Tottenham Hotspur almost invariably have lousy luck with injuries and thanks to Ange Postecoglou's reckless abandon, Spurs already came into the 2025/26 season with critical injuries, namely multi-month absences for James Maddison, Dejan Kulusevski, and evidently Dominic Solanke, too.
But even the newest additions to Tottenham haven't been able to avoid the injury bug that loves to bite Spurs players. Striker Randal Kolo Muani, who could have a huge role to play this year on loan from PSG, has yet to debut due to a "dead leg", while, quietly, center back Kota Takai has also yet to get any minutes of action due to injury.
Updates from above have been quiet on both fronts, but ahead of Tottenham's Saturday afternoon battle against Leeds United before the October international break, Tottenham manager Thomas Frank finally had a concretely positive injury update on the young Japanese defender.

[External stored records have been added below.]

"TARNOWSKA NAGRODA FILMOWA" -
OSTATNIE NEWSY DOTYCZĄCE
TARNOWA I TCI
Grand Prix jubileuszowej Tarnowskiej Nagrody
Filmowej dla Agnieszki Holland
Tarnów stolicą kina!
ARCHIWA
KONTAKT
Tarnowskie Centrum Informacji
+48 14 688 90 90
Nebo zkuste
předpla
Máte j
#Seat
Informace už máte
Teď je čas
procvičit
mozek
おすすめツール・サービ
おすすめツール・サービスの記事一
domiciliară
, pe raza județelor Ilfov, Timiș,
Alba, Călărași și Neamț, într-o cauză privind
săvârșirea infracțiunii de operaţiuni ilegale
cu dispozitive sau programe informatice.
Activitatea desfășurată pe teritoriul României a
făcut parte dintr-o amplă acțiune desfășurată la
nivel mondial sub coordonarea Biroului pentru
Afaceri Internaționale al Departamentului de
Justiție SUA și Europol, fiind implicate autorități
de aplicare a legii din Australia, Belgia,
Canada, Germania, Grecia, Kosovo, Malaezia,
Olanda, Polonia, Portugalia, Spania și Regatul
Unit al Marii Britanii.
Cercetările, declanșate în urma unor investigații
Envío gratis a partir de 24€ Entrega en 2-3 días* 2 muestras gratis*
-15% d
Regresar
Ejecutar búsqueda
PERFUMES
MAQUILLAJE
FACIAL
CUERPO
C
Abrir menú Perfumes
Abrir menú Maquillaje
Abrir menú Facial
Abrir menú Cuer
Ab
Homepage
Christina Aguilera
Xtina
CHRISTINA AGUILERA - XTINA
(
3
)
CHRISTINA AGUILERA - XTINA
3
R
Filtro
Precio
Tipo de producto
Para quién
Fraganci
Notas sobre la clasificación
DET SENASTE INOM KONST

Frank said, via the official Tottenham website, âKota is getting better and better. He's trained with the team for 10 days, so that's promising.â
A total unknown for Tottenham
Takai is just 21 years old and a total unknown, having played in Japan before joining the Premier League, and we have almost no sample size of players making this transition. But Spurs have nailed their prospect signings of late, with Lucas Bergvall standing out as a reason to give Spurs the benefit of the doubt here.

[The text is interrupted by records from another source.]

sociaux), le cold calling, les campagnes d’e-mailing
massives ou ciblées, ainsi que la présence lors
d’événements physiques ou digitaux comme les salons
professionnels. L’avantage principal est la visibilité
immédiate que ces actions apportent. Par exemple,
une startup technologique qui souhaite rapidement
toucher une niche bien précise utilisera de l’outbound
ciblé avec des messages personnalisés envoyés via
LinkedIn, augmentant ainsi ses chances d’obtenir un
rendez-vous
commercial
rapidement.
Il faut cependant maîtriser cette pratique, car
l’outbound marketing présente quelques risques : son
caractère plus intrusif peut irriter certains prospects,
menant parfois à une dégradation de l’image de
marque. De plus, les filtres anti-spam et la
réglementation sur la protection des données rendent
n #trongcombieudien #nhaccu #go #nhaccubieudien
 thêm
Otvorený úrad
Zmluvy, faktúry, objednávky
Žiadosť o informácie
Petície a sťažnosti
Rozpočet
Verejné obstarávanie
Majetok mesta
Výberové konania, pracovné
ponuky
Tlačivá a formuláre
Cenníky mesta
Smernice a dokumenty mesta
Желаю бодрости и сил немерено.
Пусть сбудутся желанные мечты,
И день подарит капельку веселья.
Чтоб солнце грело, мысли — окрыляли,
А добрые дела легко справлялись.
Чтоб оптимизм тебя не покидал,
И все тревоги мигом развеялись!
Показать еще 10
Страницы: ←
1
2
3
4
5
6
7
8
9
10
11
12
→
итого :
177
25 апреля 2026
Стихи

Even though Tottenham are still being linked to center back transfer targets for 2026, Takai is already a new face who could get action. When Radu Dragusin comes back, Spurs will be five deep at center back if you include Takai - and a further six if you throw in veteran Ben Davies.
Minutes are going to be hard for Takai to come by, regardless, and Spurs already had to loan the even more promising Luka Vuskovic to Hamburg because of the defensive logjam. But if Takai is coming around the corner health wise, it is an interesting though exercise to try to predict when or if Frank will give him a cup of coffee in the Premier League.
Obviously, Spurs didn't sign Takai with the intention of stuffing him in a drawer for years. The first step for Takai is getting healthy, and with 10 practice appearances under his belt, the preceding injury to his plantar fascia should be coming behind him. But obviously, with so much talent at center back, Spurs are in no rush to risk aggravation either.